Pernahkah kamu berada dalam situasi di mana pilihan hidup terasa seperti tarik-menarik antara idealisme dan kenyataan? Di satu sisi, kamu ingin terus belajar, kuliah, dan mengejar cita-cita setinggi langit. Tapi di sisi lain, kondisi keluarga tidak memungkinkan. Ada adik-adik yang harus masuk sekolah di waktu yang sama, biaya masuk tidak murah, dan orang tua harus memilih siapa yang harus didahulukan.
Ini bukan skenario fiktif. Ini adalah kenyataan yang dihadapi banyak keluarga hari ini. Dan mungkin, kamu atau orang yang kamu kenal sedang berada di posisi itu sekarang. Di tengah tekanan sosial kalau "anak pertama harus sukses", ada realita kalau sukses tidak selalu datang dari jalur yang sama.
Ketika Semua Masuk Sekolah, Tapi Uang Tidak Cukup
Bayangkan sepasang orang tua dengan tiga anak. Tahun ini, ketiganya harus masuk sekolah secara bersamaan. Satu ke taman kanak-kanak, satu ke SMP, dan yang paling besar ke perguruan tinggi. Masalahnya, biaya masuk tiga jenjang pendidikan sekaligus bukan angka yang kecil. Tabungan yang ada tidak cukup.
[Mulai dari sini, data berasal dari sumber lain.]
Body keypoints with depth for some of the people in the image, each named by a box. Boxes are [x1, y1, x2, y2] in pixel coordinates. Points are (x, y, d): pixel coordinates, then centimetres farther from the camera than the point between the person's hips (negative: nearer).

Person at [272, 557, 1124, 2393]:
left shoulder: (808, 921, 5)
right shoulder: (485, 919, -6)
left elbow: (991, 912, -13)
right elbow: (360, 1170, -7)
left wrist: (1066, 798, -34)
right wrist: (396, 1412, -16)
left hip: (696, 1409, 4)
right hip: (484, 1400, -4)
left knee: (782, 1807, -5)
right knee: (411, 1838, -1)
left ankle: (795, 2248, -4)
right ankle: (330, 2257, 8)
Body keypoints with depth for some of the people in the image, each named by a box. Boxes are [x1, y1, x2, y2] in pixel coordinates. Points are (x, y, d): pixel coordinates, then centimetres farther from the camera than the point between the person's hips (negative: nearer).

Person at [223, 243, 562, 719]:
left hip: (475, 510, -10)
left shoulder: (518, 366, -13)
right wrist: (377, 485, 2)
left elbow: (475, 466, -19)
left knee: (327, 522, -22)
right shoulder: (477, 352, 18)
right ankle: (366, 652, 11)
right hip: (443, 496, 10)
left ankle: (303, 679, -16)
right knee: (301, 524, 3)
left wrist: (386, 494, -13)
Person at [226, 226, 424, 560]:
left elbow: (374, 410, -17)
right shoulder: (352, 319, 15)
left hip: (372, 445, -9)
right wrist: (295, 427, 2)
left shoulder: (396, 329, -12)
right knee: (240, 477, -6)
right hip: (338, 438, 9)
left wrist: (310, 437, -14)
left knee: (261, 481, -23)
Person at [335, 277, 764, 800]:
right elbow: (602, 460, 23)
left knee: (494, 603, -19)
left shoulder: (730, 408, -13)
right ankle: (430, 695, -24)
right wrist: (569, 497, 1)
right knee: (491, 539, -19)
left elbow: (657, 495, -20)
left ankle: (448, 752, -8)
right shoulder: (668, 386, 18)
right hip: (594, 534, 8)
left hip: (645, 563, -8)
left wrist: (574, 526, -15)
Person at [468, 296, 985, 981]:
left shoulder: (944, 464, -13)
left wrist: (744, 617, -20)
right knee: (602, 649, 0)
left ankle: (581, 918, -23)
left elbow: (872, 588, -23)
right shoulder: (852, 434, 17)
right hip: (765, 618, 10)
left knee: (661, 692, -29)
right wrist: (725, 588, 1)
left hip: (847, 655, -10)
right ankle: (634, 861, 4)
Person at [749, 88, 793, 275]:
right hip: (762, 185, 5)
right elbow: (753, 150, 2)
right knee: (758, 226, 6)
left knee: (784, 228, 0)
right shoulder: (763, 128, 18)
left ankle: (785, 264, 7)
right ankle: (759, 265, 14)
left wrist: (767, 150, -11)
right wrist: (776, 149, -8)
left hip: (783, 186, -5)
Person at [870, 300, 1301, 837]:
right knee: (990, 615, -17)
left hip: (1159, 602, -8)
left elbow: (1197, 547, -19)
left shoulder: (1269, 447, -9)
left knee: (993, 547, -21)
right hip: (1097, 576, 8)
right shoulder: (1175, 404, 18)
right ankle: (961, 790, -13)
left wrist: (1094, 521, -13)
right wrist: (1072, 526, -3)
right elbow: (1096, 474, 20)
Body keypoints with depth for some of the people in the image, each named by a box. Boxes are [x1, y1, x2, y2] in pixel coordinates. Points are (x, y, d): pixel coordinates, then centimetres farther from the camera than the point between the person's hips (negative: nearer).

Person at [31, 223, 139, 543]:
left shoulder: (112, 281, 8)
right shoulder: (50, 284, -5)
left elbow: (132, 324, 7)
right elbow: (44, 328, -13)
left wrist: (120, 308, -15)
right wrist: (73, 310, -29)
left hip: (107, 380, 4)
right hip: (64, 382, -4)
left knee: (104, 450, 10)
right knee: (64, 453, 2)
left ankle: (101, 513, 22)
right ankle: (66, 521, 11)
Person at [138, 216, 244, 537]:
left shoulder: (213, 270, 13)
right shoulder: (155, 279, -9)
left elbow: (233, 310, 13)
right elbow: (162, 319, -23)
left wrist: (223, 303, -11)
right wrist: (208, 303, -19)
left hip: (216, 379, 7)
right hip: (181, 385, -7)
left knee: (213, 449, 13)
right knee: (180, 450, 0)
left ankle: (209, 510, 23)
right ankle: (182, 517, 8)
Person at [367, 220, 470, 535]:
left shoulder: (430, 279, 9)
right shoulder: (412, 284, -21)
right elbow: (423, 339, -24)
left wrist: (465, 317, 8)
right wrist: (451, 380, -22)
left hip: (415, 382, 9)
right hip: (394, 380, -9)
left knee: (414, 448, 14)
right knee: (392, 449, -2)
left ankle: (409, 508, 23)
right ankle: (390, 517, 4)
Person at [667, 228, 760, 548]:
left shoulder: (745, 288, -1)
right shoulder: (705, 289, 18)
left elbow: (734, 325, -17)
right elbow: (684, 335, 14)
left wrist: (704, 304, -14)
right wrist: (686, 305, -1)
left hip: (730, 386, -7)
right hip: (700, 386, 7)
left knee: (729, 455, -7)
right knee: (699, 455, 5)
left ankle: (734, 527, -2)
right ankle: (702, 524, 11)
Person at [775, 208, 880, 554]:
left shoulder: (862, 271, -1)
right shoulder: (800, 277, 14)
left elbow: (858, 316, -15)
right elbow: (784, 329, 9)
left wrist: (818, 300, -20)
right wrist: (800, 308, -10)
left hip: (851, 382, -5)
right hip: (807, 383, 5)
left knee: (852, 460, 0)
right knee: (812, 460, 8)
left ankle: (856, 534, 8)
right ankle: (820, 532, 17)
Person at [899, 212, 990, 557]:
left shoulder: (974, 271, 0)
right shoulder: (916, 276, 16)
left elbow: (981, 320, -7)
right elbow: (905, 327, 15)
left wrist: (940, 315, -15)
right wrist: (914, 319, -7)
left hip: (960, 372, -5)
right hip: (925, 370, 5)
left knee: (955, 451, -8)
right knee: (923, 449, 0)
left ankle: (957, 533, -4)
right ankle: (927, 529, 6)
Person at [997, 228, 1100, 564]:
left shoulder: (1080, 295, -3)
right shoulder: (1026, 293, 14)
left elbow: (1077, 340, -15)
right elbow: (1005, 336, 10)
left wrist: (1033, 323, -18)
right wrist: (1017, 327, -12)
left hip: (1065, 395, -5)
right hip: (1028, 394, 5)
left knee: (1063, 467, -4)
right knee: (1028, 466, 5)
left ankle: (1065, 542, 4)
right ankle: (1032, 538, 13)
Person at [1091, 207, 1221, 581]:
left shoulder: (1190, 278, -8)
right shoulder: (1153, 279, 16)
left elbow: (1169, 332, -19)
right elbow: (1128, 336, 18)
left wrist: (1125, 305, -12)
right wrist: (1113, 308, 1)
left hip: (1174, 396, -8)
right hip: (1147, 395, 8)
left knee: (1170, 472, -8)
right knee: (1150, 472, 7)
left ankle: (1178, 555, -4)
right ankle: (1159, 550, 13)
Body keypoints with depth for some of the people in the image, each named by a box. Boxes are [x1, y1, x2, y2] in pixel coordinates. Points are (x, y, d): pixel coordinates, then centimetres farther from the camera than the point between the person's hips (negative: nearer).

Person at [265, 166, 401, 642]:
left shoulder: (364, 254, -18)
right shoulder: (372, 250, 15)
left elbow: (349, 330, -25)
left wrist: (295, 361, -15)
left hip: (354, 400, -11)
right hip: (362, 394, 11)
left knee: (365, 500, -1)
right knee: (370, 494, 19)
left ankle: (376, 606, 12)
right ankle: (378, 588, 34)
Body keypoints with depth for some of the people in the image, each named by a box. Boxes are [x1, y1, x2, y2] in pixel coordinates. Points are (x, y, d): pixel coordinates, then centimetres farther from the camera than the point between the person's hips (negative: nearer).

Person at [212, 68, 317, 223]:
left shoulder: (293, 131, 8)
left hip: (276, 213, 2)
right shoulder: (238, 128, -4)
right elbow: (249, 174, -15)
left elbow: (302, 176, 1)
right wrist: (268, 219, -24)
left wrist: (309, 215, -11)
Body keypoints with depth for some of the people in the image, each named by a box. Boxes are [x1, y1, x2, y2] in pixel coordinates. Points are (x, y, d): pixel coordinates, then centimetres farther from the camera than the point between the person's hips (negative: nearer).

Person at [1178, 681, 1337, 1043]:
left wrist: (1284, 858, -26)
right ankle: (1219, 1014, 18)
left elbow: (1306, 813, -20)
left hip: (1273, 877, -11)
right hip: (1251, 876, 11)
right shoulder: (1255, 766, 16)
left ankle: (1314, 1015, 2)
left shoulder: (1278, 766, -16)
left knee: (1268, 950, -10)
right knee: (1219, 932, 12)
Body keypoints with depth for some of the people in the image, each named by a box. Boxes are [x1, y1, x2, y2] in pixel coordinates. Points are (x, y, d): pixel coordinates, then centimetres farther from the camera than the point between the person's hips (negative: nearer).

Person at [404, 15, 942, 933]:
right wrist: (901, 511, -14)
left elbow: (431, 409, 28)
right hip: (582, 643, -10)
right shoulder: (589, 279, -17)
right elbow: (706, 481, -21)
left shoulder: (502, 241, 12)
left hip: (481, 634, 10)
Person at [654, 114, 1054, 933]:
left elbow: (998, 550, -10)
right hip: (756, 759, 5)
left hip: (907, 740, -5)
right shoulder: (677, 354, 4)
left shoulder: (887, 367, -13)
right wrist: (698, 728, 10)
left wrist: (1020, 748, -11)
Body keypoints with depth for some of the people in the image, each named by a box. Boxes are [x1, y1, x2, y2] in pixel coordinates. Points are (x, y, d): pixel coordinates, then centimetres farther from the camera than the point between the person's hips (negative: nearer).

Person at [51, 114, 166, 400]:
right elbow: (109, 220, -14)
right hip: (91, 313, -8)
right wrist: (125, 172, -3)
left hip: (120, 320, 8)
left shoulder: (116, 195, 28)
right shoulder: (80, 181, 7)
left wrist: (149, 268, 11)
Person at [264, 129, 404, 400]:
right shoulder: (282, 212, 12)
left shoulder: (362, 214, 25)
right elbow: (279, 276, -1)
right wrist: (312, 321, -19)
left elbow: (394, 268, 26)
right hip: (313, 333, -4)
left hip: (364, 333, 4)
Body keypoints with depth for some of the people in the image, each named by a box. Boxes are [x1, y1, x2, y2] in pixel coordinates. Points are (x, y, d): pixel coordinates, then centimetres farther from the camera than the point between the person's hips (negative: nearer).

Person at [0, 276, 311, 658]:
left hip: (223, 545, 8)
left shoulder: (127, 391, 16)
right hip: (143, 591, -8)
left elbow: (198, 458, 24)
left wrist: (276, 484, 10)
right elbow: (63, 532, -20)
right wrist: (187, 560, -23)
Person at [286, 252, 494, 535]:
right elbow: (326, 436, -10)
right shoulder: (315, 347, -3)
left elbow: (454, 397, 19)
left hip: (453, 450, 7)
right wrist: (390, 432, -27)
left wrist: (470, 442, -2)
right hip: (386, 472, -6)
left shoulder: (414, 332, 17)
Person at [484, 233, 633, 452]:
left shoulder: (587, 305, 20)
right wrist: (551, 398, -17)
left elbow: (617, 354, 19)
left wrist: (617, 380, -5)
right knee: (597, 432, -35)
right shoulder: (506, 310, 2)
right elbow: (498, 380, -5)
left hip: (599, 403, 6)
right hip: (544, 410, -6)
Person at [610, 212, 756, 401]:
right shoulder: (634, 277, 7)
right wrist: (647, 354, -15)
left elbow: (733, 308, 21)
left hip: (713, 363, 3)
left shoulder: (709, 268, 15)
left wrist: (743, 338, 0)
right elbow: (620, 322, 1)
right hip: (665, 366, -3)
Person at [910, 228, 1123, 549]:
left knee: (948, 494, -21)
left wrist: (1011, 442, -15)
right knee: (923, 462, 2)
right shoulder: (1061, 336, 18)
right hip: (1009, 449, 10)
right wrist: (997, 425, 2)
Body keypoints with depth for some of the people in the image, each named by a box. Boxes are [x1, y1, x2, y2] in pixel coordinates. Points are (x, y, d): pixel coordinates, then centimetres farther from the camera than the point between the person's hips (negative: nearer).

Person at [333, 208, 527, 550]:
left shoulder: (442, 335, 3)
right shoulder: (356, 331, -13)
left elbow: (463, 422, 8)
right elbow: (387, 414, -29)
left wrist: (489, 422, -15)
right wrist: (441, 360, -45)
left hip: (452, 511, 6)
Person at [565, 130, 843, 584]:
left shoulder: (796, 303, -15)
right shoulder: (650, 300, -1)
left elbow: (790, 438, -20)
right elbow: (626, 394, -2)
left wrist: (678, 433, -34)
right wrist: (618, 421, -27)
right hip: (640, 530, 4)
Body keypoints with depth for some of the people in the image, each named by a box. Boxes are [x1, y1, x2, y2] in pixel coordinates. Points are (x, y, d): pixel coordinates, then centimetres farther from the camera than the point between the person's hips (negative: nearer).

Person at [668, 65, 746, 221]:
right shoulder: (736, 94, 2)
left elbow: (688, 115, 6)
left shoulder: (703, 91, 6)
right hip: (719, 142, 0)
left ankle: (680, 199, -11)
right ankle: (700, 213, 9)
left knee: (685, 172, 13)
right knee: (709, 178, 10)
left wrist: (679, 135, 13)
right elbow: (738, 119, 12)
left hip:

Pilihannya cuma dua: memaksakan semuanya dan terjebak utang yang bisa menyesakkan napas, atau membuat keputusan berat---menunda kuliah anak pertama.
Dan itulah yang akhirnya mereka pilih.
Bukan karena mereka tidak peduli pada pendidikan. Justru karena mereka peduli, mereka memilih untuk rasional. Mereka tahu pendidikan adalah proses panjang, bukan perlombaan cepat-cepat sampai. Mereka juga tahu kalau tidak semua ilmu harus dibayar mahal untuk bisa dipelajari. Di era seperti sekarang, di mana informasi tersedia begitu luas, belajar bisa dilakukan dari mana saja. Tapi kebutuhan mendesak adik-adiknya tidak bisa ditunda.
Menunda Bukan Berarti Menyerah
Dalam Islam, kita diajarkan untuk memperhatikan hak-hak anak dan menunaikan kewajiban sebagai orang tua sesuai kemampuan. Kalau keadaan memaksa, maka keputusan yang diambil harus berdasarkan kemaslahatan dan keadilan. Dalam hal ini, menunda kuliah satu anak demi memastikan dua anak lainnya tetap bisa sekolah adalah bentuk keadilan dalam keterbatasan.
Allah tidak membebani hamba-Nya di luar batas kemampuannya. Maka ketika situasi memaksa seseorang untuk menunda satu langkah, bukan berarti ia mundur. Bisa jadi, Allah sedang menyiapkan jalan yang berbeda---bahkan mungkin lebih luas dan lebih baik---dari yang semula direncanakan.
Si anak pertama, meski tidak jadi kuliah tahun ini, tetap punya semangat belajar. Ia mulai membantu di usaha kecil orang tuanya. Ia ikut mencatat pemasukan, memahami alur distribusi, bahkan perlahan mulai ikut mencari pelanggan. Ia membaca buku tentang bisnis, menonton video edukatif, dan berdiskusi dengan orang-orang yang lebih berpengalaman. Sementara teman-temannya sibuk mengikuti orientasi kampus, dia sudah mulai menghasilkan uang. Bukan dari sistem gaji, tapi dari hasil usahanya sendiri.
Ijazah Bukan Satu-satunya Jalan
Dalam masyarakat kita, ijazah kadang menjadi simbol keberhasilan. Tapi Islam mengajarkan kalau nilai seseorang tidak diukur dari gelar atau pangkat, melainkan dari takwa dan amalnya. Ilmu yang bermanfaat, meskipun tidak bersertifikat, jauh lebih bernilai daripada gelar tanpa manfaat.
Kalau seorang anak belajar langsung dari lapangan, membangun usaha bersama keluarganya, dan menggunakan waktunya untuk mengembangkan keterampilan yang nyata, maka itu juga termasuk dalam kategori ilmu yang bermanfaat. Dalam hadis, Rasulullah menyebutkan kalau salah satu amalan yang pahalanya terus mengalir bahkan sesudah kita meninggal adalah ilmu yang bermanfaat.